L'expérience avec le "Vaisseau de pierre" de Bilal était très positive, on en avait tellement envie que je me demande si Tri Yann existerait encore si on ne l'avait pas fait. On devait en accoucher, mais on a finalement été peu soutenu, sauf par les grands festivals bretons. C'était une première expérience et un échec financier, alors on est un peu resté sur notre faim. On aimerait faire dans deux ans un spectacle "déambulatoire", emmener le public près d'une chapelle ou d'une fontaine pour des moments musicaux ou de contes, plus ou moins grandioses ou intimistes.

Vous vous présentez avant tout comme un groupe de scène. Pouvez-vous expliquer ce que ça veut dire pour vous ?
Tri Yann croît beaucoup à la convivialité. Les disques, ce n'est jamais que de la musique en boîte, c'est de la conserve. La scène, c'est le spectacle, l'authenticité, la rencontre. On essaie de recréer l'ambiance de la veillée, quelque chose de fondamental dans la culture bretonne. Ce n'est pas parce que cette ambiance a plus ou moins été abîmée ou tuée par la télé qu'il faut baisser les bras.

Vous avez prouvé qu'on pouvait défendre le passé de manière très actuelle.
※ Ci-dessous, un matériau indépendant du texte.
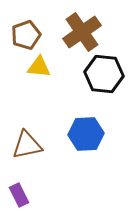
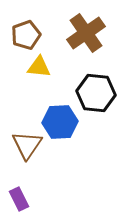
brown cross: moved 4 px right, 1 px down
black hexagon: moved 8 px left, 19 px down
blue hexagon: moved 26 px left, 12 px up
brown triangle: rotated 44 degrees counterclockwise
purple rectangle: moved 4 px down
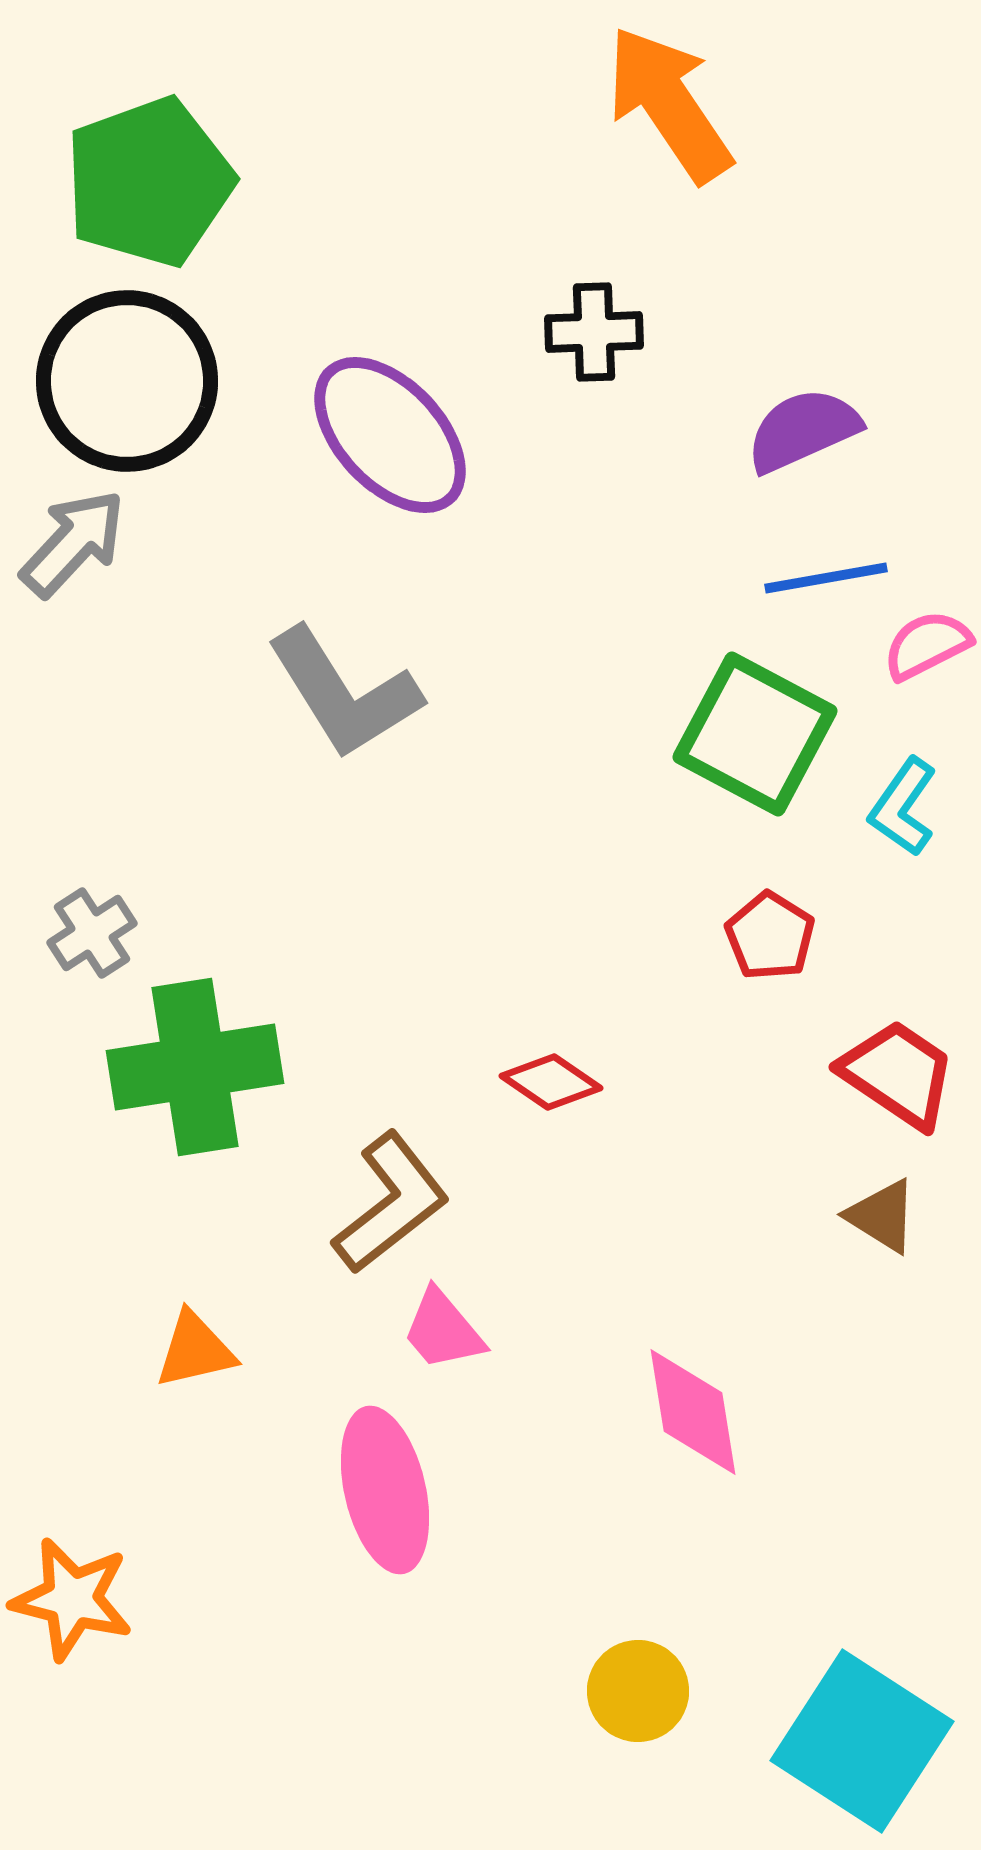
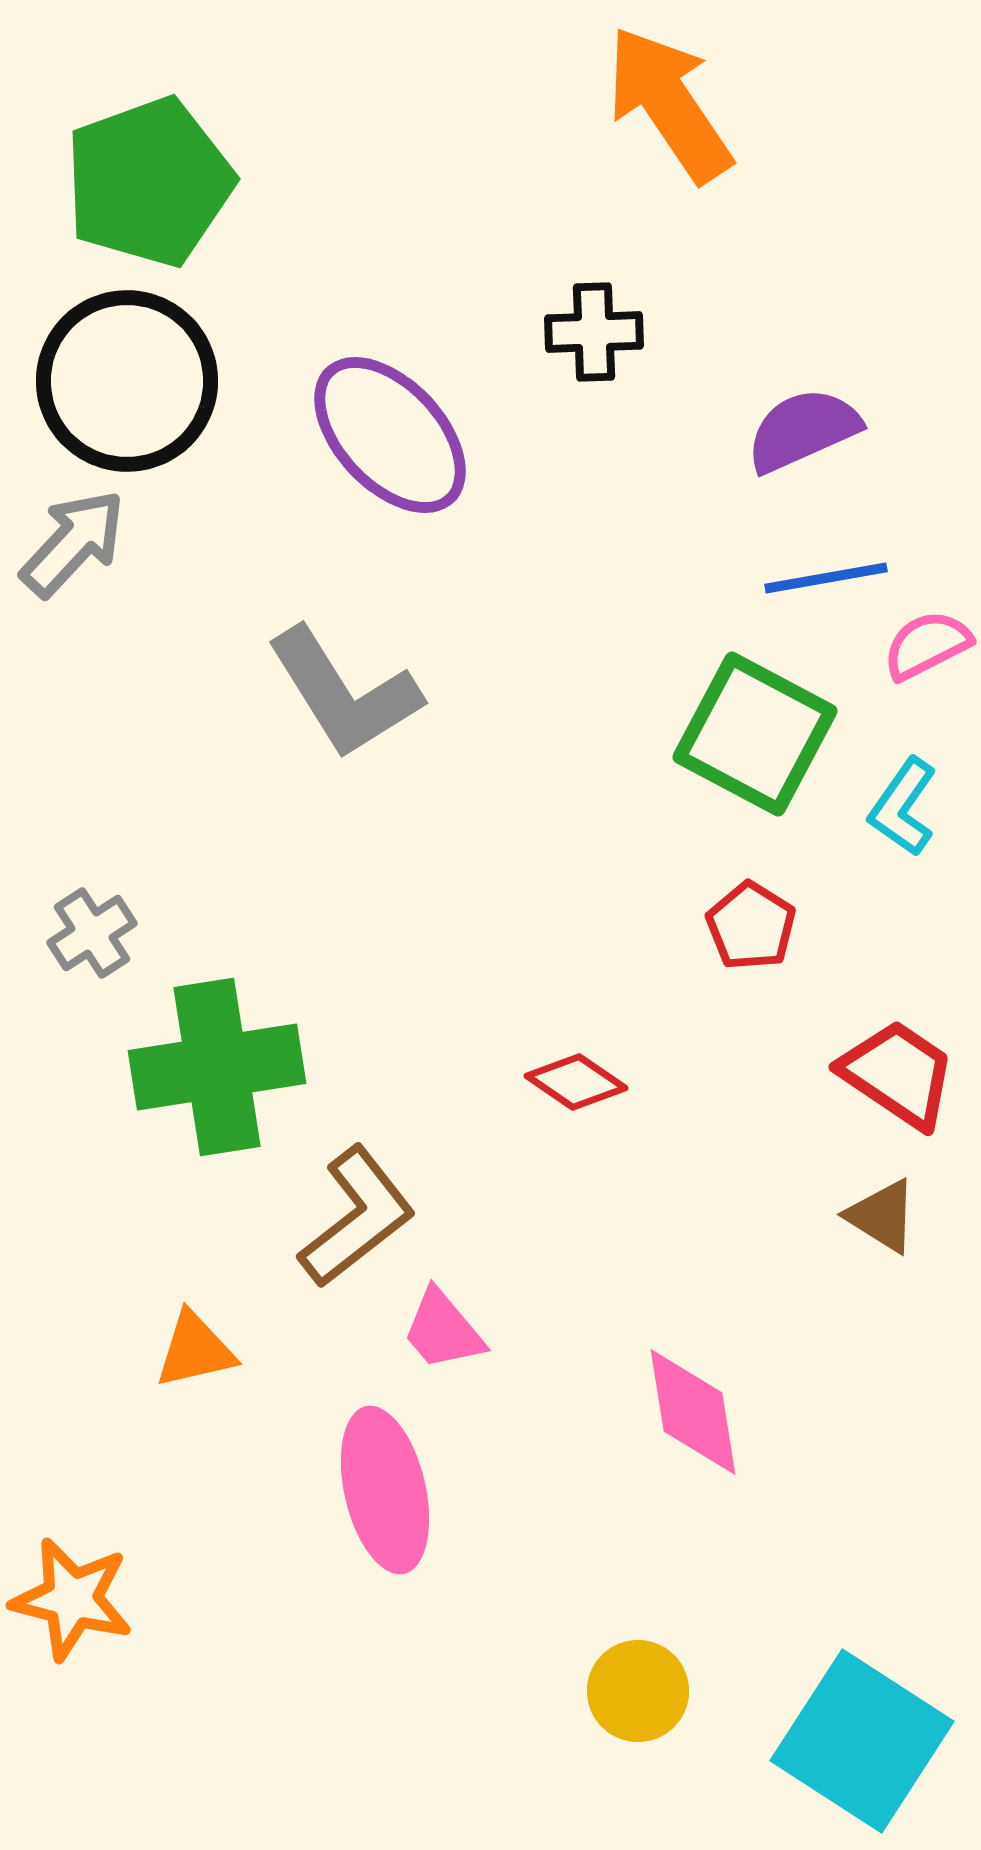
red pentagon: moved 19 px left, 10 px up
green cross: moved 22 px right
red diamond: moved 25 px right
brown L-shape: moved 34 px left, 14 px down
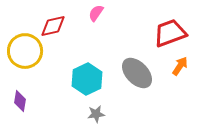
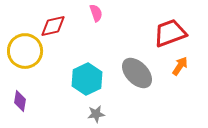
pink semicircle: rotated 126 degrees clockwise
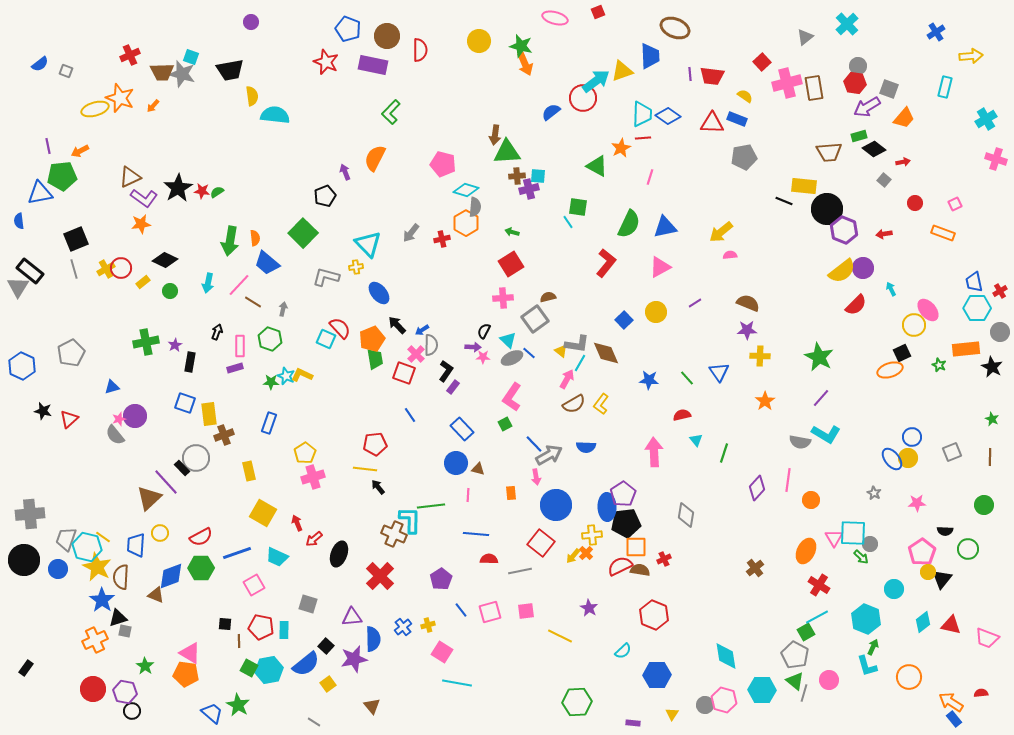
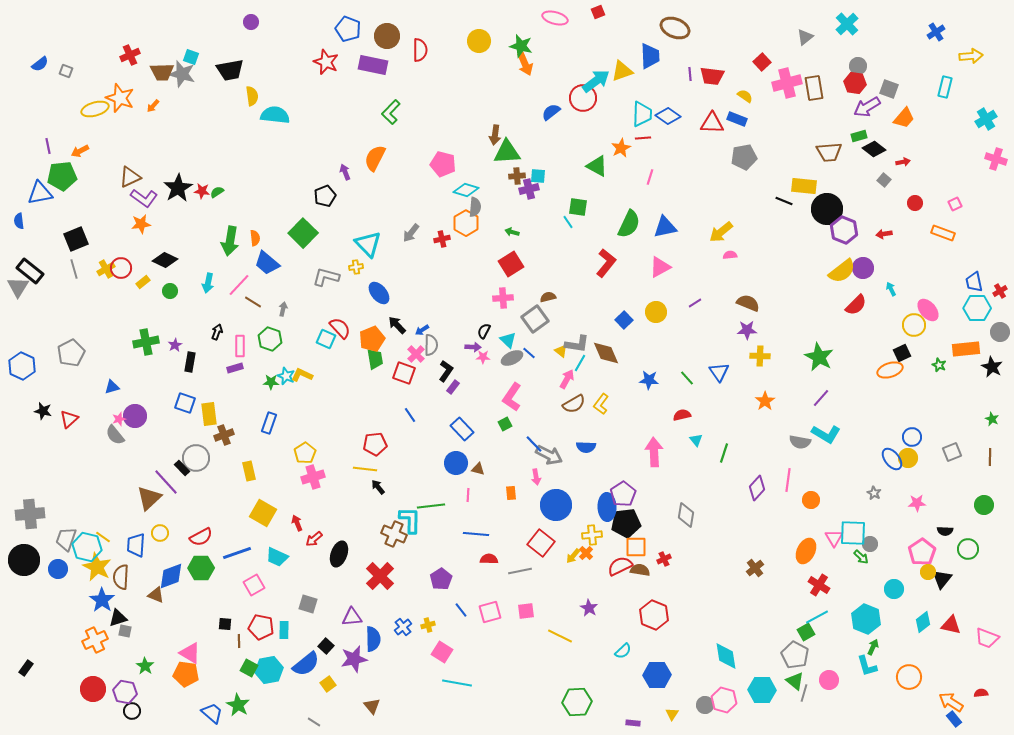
gray arrow at (549, 455): rotated 56 degrees clockwise
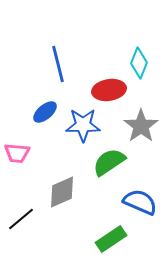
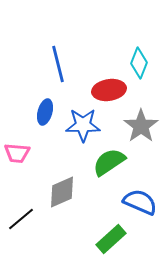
blue ellipse: rotated 35 degrees counterclockwise
green rectangle: rotated 8 degrees counterclockwise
Quels conseils donneriez-vous à ceux qui veulent aujourd'hui défendre des traditions ?
Il ne faut surtout pas qu'il fasse du Tri Yann ! A partir du moment où on fait de la copie, ce n'est pas intéressant. Il faut qu'ils écrivent eux-mêmes leurs textes, leurs musiques, qu'ils inventent leur propre forme musicale. Mon conseil, c'est de ne pas écouter les conseils et de ne pas faire comme les autres. Et puis surtout, qu'ils défendent la musique la plus proche d'eux.